Bir toplumun eğitim sisteminde (bütün toplumu içermesi, kapsaması gereken bir sistem) böyle bir "dikotomi" olabilir mi? Olabilir. Tarihimiz ve bugünkü yapımız birçok bakımdan Fransa'nınkileri andırır. Orada devletin seküler eğitim veren liseleri vardır; ama isteyen, çocuğunu –hiç değilse kâğıt üstünde- parayla okutacağı özel Katolik okuluna da gönderebilir.

"Bizde böyle bir şey niçin olamıyor?" Çeşitli nedenler sayılabilir. Ama önemlice biri, çocuğunu "dindar eğitim" alacağı kuruma göndermek isteyenin, aynı zamanda, bu eğitimin bedava alınmasından yana olması. "Burası Müslüman ülkesi değil mi? Ne diye çocuğum dini iyi öğrensin diye fazladan para ödeyeyim?" Tabii, onlar açısından, yaşı gelen kızlarının örtünmesi gibi başka sorunlar da var. Ama laikler açısından da, denetim önemli. Burası öyle bir ülke ki, Başbakanlığa bağlı ve bünyesinde en kalabalık "devlet memuru" kadrolarından birini barındıran "Diyanet İşleri" yoluyla toplumdaki dinî (tabii yalnız Sünni) gidişatı denetim altında tutmaya biz "Laiklik" diyoruz. Dinî cemaatlerin okul açmasına nasıl göz yumabiliriz?
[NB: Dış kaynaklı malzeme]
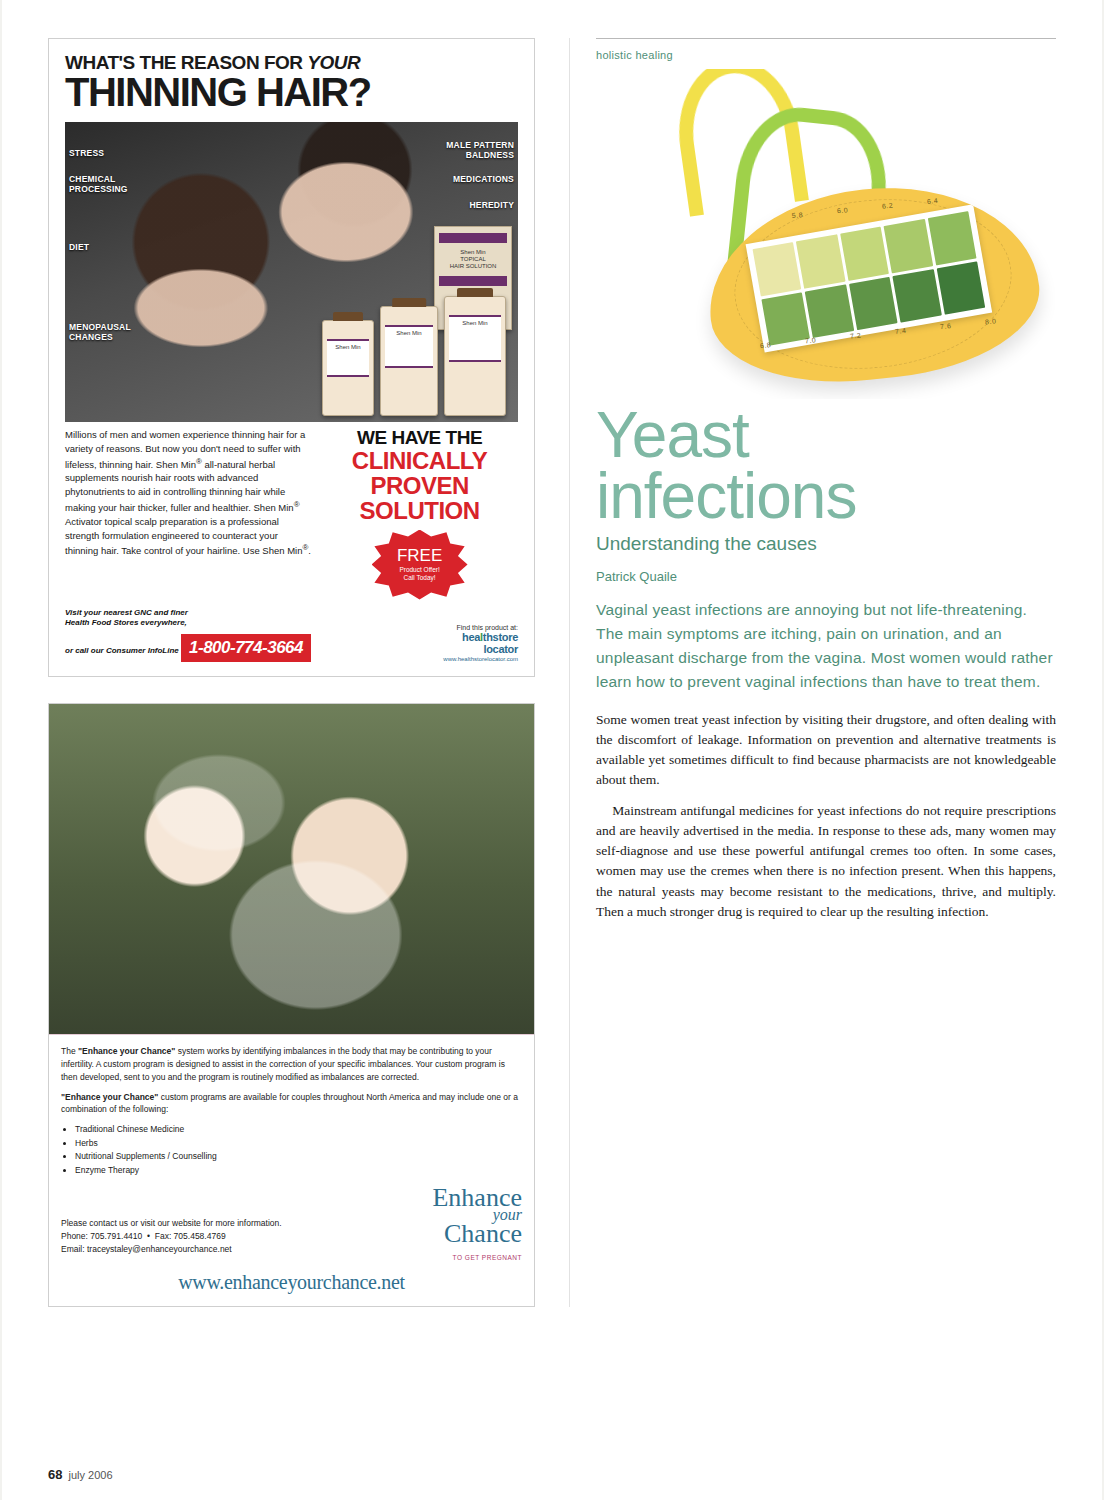WHAT'S THE REASON FOR YOUR THINNING HAIR?
Shen Min
TOPICAL
HAIR SOLUTION
Shen Min
Shen Min
Shen Min
STRESS CHEMICAL
PROCESSING DIET MENOPAUSAL
CHANGES MALE PATTERN
BALDNESS MEDICATIONS HEREDITY
Millions of men and women experience thinning hair for a variety of reasons. But now you don't need to suffer with lifeless, thinning hair. Shen Min® all-natural herbal supplements nourish hair roots with advanced phytonutrients to aid in controlling thinning hair while making your hair thicker, fuller and healthier. Shen Min® Activator topical scalp preparation is a professional strength formulation engineered to counteract your thinning hair. Take control of your hairline. Use Shen Min®.
WE HAVE THE CLINICALLY PROVEN SOLUTION
FREE Product Offer!
Call Today!
Visit your nearest GNC and finer
Health Food Stores everywhere,
or call our Consumer InfoLine
1-800-774-3664
Find this product at:
healthstore
locator
www.healthstorelocator.com
The "Enhance your Chance" system works by identifying imbalances in the body that may be contributing to your infertility. A custom program is designed to assist in the correction of your specific imbalances. Your custom program is then developed, sent to you and the program is routinely modified as imbalances are corrected.
"Enhance your Chance" custom programs are available for couples throughout North America and may include one or a combination of the following:
Traditional Chinese Medicine
Herbs
Nutritional Supplements / Counselling
Enzyme Therapy
Please contact us or visit our website for more information.
Phone: 705.791.4410 • Fax: 705.458.4769
Email: traceystaley@enhanceyourchance.net
Enhance your Chance TO GET PREGNANT
www.enhanceyourchance.net
holistic healing
5.55.86.06.26.46.6
6.87.07.27.47.68.0
Yeast
infections
Understanding the causes
Patrick Quaile
Vaginal yeast infections are annoying but not life-threatening. The main symptoms are itching, pain on urination, and an unpleasant discharge from the vagina. Most women would rather learn how to prevent vaginal infections than have to treat them.
Some women treat yeast infection by visiting their drugstore, and often dealing with the discomfort of leakage. Information on prevention and alternative treatments is available yet sometimes difficult to find because pharmacists are not knowledgeable about them.
Mainstream antifungal medicines for yeast infections do not require prescriptions and are heavily advertised in the media. In response to these ads, many women may self-diagnose and use these powerful antifungal cremes too often. In some cases, women may use the cremes when there is no infection present. When this happens, the natural yeasts may become resistant to the medications, thrive, and multiply. Then a much stronger drug is required to clear up the resulting infection.
68july 2006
12 Eylül generalleri, Türkiye'nin bu kendine özgü dengeleri içinde, bir başka uzlaşma bulma çabasında, bütün ortaöğrenim düzeninde "din ve ahlâk"ı zorunlu kılmışlardı. Bu tabii insan haklarına, eğitimin modern ve demokratik tanımına ve bu generallerin yaptığı şeyler gibi akıl ve mantığa da aykırı bir uygulamaydı. Ama zaten her yaptıkları böyle olduğu için bunun üstünde durmayalım. Şu noktayı kurcalamak istiyorum: madem bu generaller "mütedeyyin" tabir edilen kitleyi "tavlamak" için böyle bir "taviz" verdi, niçin o kesim İmam-Hatip Liseleri'nden vazgeçip merkeze gelmedi? Bunun mantıklı cevapları olacağı kanısındayım. Baş sorun, devletin iyi niyetine inanmamaktır ki, bunun da yeterince nedeni bulunur.
Ama sorun ortada gene de. Memnun edemiyor, güven uyandıramıyorsan, niçin taviz veriyorsun? Olmaması gereken bir şeyi, olmadığı bir yere niçin getiriyorsun?
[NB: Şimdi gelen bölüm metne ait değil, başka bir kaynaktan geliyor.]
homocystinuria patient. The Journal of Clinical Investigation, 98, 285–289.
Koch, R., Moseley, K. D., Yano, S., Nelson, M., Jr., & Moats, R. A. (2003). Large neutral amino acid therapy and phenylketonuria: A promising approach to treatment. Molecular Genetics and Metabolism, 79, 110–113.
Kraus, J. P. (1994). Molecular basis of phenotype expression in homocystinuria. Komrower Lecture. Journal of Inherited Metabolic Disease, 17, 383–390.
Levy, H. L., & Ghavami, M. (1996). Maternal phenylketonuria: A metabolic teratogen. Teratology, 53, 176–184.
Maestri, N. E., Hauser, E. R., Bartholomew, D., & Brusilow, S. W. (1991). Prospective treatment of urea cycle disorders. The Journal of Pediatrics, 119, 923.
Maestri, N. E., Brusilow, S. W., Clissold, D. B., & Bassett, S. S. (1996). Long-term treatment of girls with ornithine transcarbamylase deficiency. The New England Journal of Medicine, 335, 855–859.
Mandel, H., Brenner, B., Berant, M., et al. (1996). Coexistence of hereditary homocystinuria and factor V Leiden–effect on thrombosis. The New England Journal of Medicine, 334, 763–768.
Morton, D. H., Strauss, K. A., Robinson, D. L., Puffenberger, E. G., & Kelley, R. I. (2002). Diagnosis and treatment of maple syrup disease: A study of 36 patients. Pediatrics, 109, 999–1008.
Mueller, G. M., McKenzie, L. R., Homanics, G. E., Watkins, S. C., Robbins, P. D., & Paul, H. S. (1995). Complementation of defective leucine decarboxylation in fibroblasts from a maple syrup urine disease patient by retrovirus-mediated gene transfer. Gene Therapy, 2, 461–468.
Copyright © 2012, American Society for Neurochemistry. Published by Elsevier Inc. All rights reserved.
Din dersini "tek-tip" (özellikle "tek-tip" duyarım, bunu görür görmez ikna olanlar çıkabilir diye) bir lisede seçmeli hale getirerek dinin azını ve fazlasını isteyeni aynı okulda okutmak büsbütün imkân dışı mıdır?

İmam-hatip öğretmenleri ve MEB sorumluları, yemin billah, "seküler" eğitimde verileni İmam-Hatip'te de öğrettiklerini anlatıyorlar. "Normal" (nesi "normal"se) dediğimiz liselerin "din dersi" öğretmenleri zaten her türlü denetim altında. Öyleyse ne oluyor?

"İki ayrı millet" olarak yaşama isteği böylesine mi ağır basıyor bu ülkede? Böyleyse, çare bulmak gerçekten güç.

Ama oralardan, buralardan, engeller atlayarak üniversiteye gelmeyi başarmış olanların, birbirleriyle pekâlâ geçindiğini, arkadaş olabildiğini kendi gözümle gördüm. Her şeyin "tuba ağacı" modeline göre işlemesi gerektiği inancının bir "iman" haline geldiği bu ülkede, bari bunun yukarıdan aşağıya kök salmasına yardımcı olalım, derken, laik ve "ileri", "çağdaş" kesim bunu da engelledi.

Onun için, buyurun "katsayı hesapları"na.